**The problem:** Set down the data below in full, exactly as it reads, but without the pictures.
==== Information shown
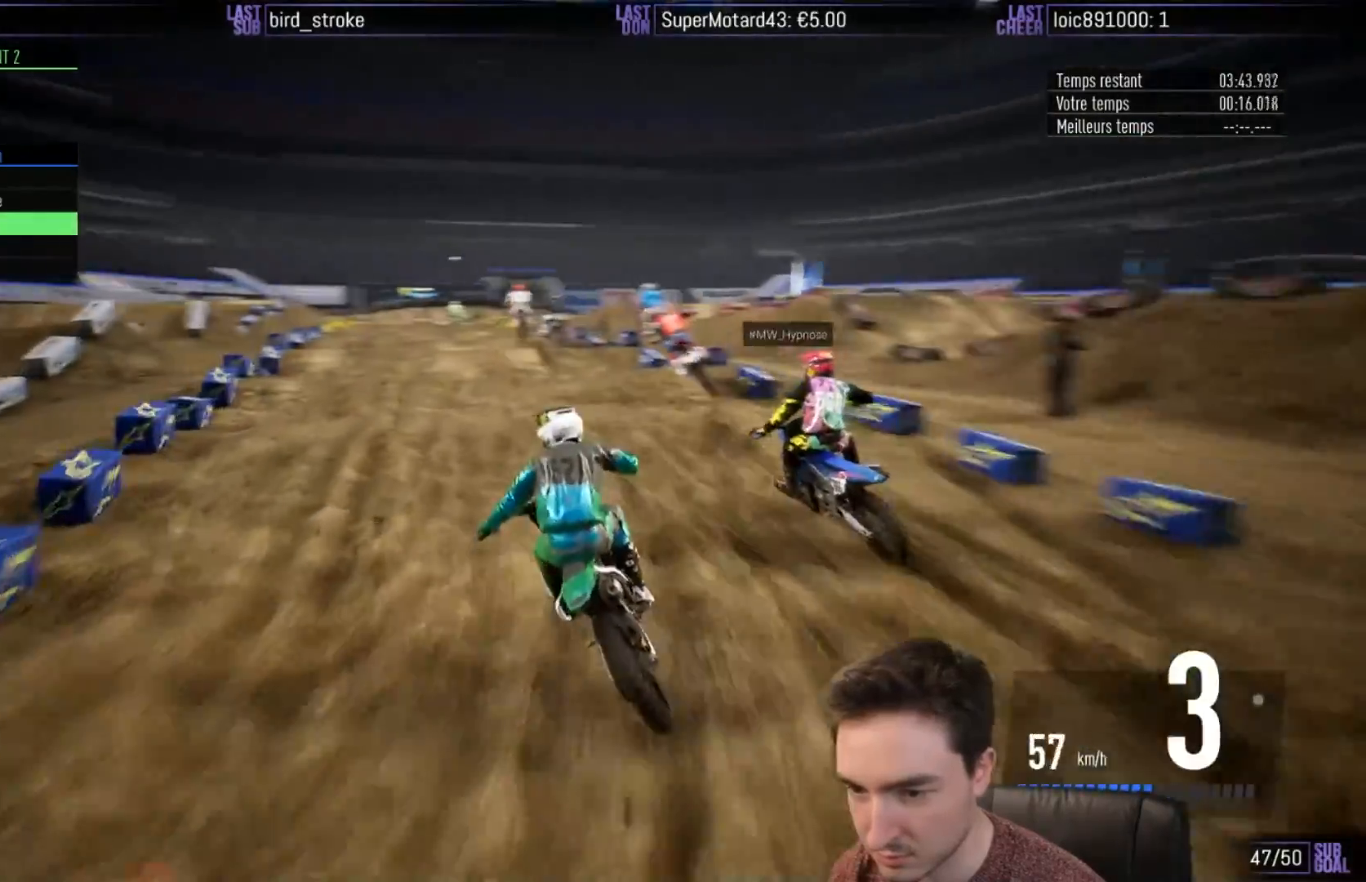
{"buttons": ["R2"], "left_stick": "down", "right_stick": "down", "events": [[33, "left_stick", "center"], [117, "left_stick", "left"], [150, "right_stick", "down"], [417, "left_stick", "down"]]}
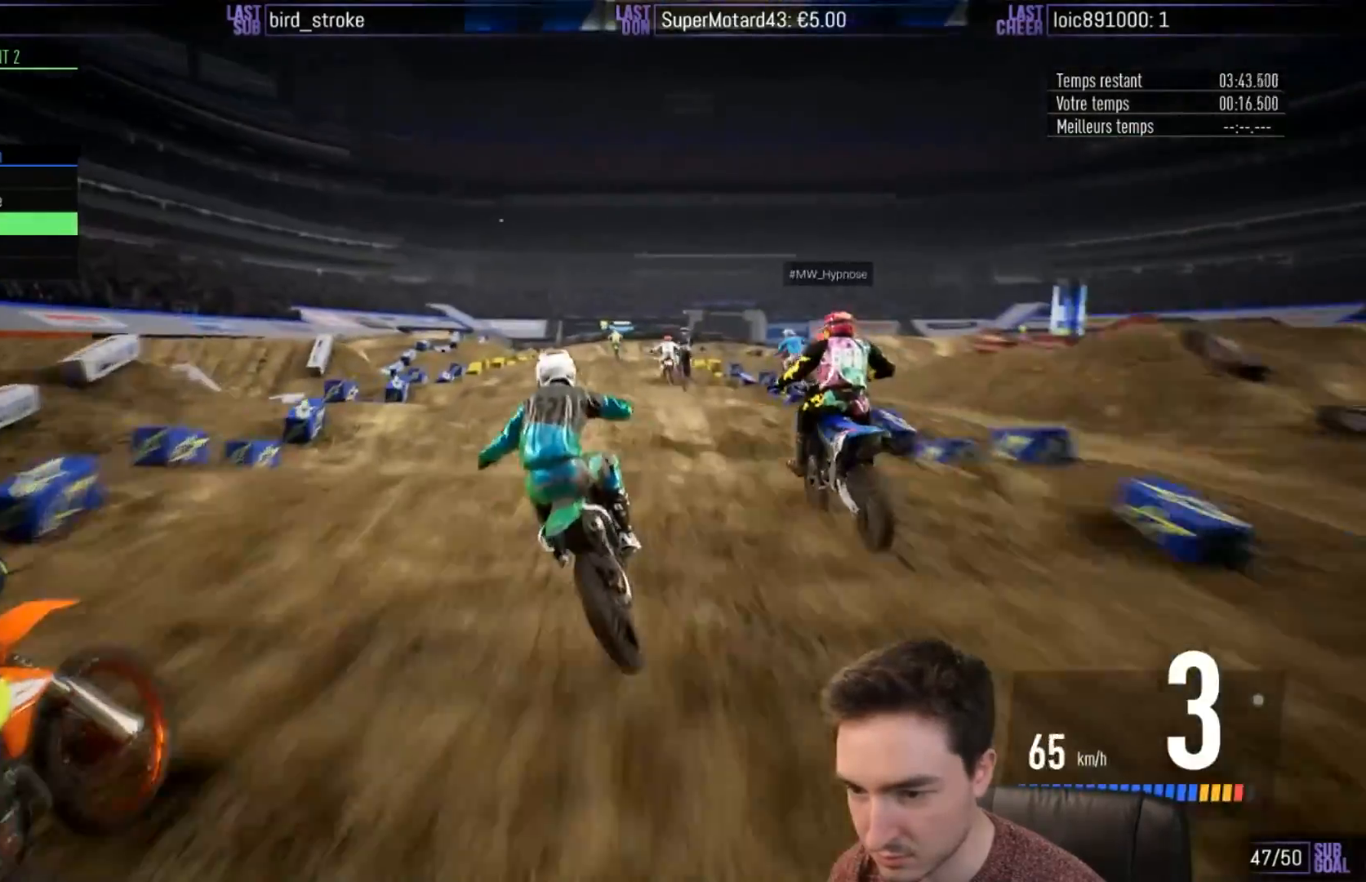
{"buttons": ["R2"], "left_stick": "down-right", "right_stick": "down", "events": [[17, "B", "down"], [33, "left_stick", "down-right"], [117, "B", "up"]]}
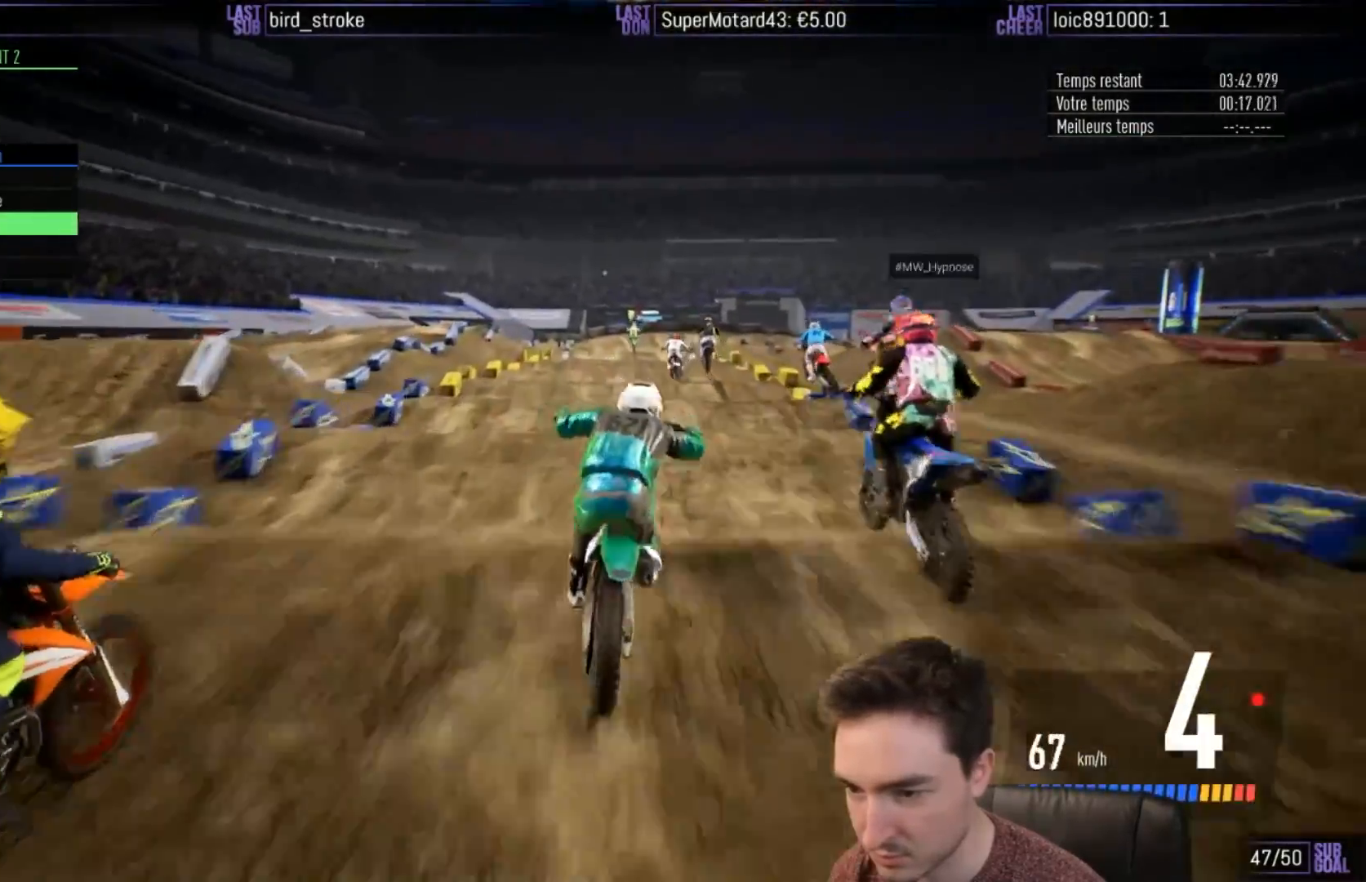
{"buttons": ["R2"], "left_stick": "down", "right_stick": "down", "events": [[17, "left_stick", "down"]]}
========
**Exercise solution:**
{"buttons": ["R2"], "left_stick": "down", "right_stick": "down", "events": [[33, "left_stick", "center"], [117, "left_stick", "left"], [150, "right_stick", "down"], [417, "left_stick", "down"]]}
{"buttons": ["R2"], "left_stick": "down-right", "right_stick": "down", "events": [[17, "B", "down"], [33, "left_stick", "down-right"], [117, "B", "up"]]}
{"buttons": ["R2"], "left_stick": "down", "right_stick": "down", "events": [[17, "left_stick", "down"]]}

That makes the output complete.